Exercise details: Lay out all the items below as a two-column CSV with the header row input,output. Give one row per item: put the item's text in the input column and its answer in the output column, each as a single quoted field with line breaks replaced by spaces, and leave the pictures out.

Listing:
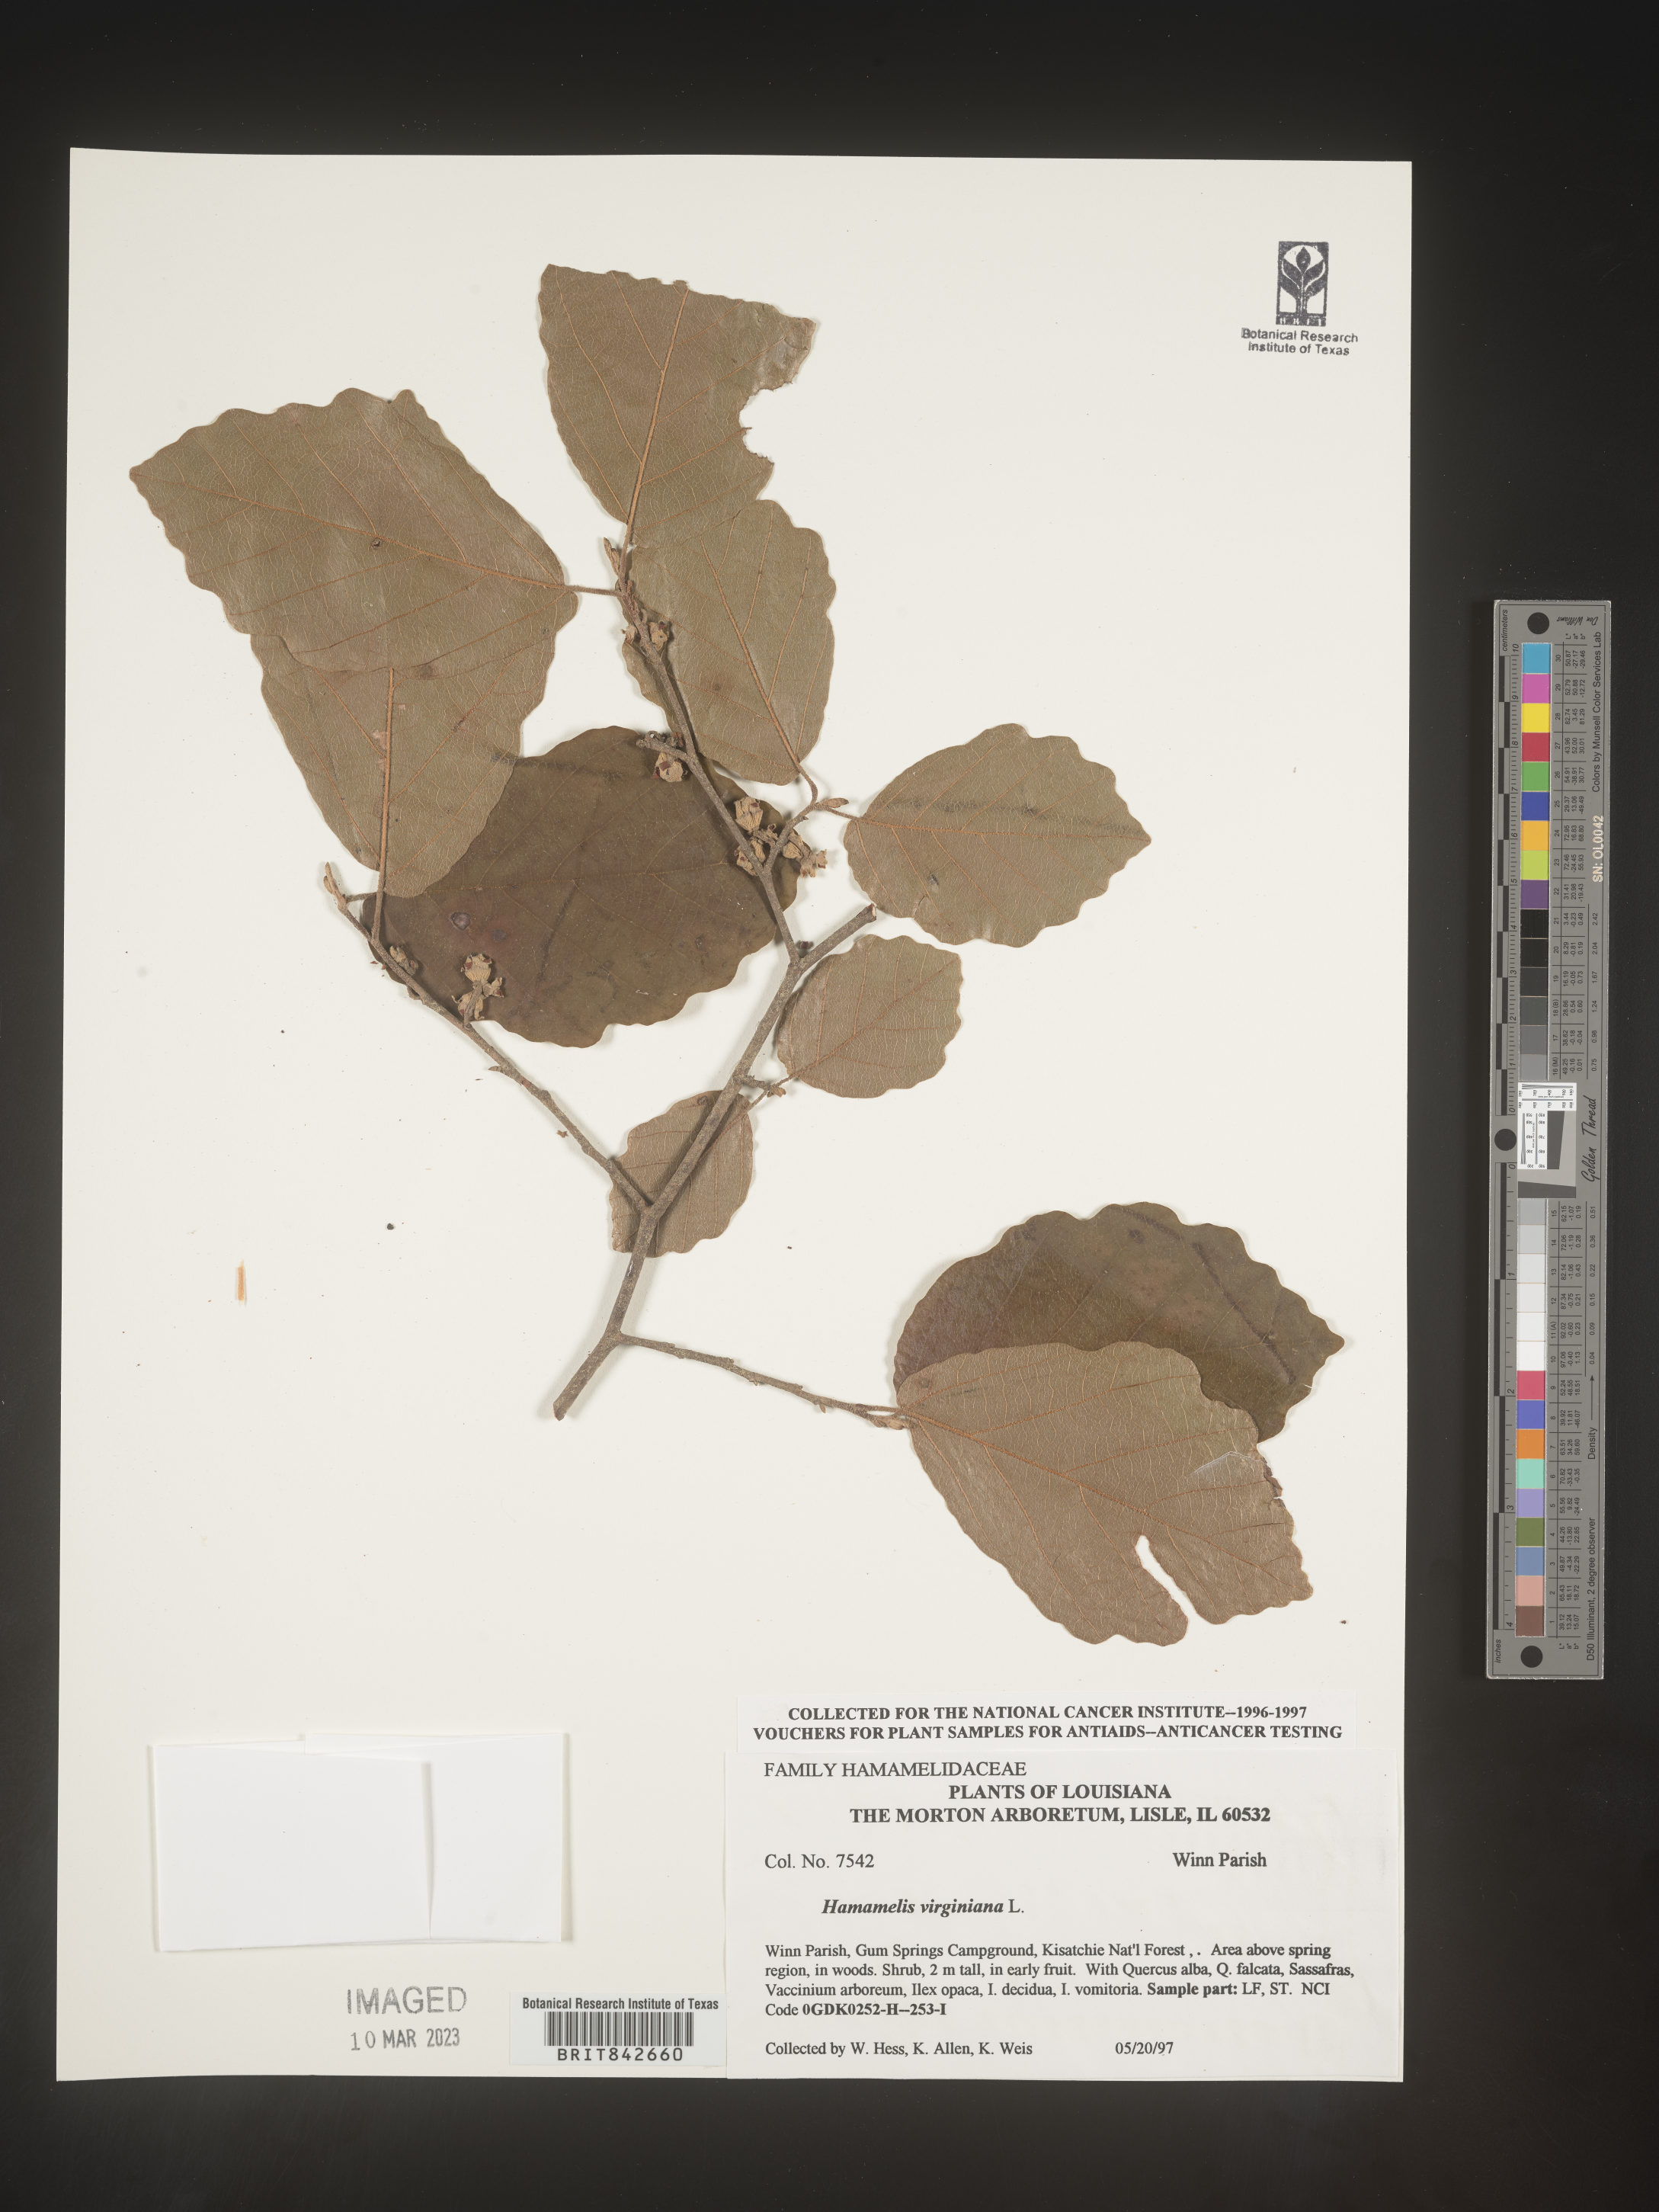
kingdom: Plantae
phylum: Tracheophyta
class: Magnoliopsida
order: Saxifragales
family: Hamamelidaceae
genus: Hamamelis
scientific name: Hamamelis virginiana
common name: Witch-hazel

Complete answer:
input,output
"kingdom:","Plantae"
"phylum:","Tracheophyta"
"class:","Magnoliopsida"
"order:","Saxifragales"
"family:","Hamamelidaceae"
"genus:","Hamamelis"
"scientific name:","Hamamelis virginiana"
"common name:","Witch-hazel"